The word "pixel" marks the lines to find; copy every such line from the data below.

(Data entries)
◇ ◇ ◇ ◇
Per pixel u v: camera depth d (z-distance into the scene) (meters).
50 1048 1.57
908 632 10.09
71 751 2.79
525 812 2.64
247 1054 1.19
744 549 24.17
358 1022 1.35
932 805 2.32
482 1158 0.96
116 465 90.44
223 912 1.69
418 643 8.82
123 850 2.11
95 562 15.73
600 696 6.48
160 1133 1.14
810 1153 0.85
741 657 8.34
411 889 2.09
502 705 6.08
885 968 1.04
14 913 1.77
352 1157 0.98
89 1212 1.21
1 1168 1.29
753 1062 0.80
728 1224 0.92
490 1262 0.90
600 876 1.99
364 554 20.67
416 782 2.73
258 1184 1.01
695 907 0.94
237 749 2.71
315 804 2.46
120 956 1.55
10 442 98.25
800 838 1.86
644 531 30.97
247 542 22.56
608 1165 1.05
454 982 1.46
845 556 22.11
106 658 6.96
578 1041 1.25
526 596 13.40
◇ ◇ ◇ ◇
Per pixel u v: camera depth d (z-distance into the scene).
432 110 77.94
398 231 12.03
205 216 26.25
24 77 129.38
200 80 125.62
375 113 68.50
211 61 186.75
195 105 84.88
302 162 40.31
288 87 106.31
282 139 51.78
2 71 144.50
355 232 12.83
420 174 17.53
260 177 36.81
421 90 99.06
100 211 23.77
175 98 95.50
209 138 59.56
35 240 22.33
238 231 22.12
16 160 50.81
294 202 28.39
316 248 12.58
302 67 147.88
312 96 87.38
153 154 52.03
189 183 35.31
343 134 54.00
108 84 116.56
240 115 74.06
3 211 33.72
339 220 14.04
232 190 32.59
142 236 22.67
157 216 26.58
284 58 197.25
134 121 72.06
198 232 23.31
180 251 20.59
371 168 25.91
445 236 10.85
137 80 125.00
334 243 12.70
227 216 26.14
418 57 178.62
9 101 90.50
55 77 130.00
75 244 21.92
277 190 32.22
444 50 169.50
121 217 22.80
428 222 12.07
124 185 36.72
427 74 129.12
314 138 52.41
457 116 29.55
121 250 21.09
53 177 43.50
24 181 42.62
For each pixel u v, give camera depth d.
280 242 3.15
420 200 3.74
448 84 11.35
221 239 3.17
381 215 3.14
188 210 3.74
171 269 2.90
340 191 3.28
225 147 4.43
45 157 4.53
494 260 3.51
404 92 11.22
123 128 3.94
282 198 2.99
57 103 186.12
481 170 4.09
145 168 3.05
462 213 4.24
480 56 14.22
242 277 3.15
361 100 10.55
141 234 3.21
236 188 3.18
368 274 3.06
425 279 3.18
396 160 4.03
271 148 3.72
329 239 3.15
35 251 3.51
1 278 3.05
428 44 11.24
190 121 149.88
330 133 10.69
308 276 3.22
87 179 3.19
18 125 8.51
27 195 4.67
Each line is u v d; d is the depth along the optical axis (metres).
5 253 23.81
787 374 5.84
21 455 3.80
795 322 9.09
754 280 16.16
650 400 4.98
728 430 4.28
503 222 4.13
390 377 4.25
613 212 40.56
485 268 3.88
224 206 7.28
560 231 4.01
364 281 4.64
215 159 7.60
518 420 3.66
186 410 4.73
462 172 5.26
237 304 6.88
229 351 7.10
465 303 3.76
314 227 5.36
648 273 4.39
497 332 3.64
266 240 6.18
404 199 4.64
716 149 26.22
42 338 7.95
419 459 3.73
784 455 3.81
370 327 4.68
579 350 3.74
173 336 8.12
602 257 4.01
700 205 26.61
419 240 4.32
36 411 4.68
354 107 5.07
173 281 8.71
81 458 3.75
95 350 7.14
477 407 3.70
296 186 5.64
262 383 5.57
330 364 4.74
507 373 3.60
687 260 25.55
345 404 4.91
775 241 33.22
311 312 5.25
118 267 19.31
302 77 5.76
◇ ◇ ◇ ◇
Result:
Per pixel u v: camera depth d (z-distance into the scene) (meters).
Per pixel u v: camera depth d (z-distance into the scene).
For each pixel u v, give camera depth d.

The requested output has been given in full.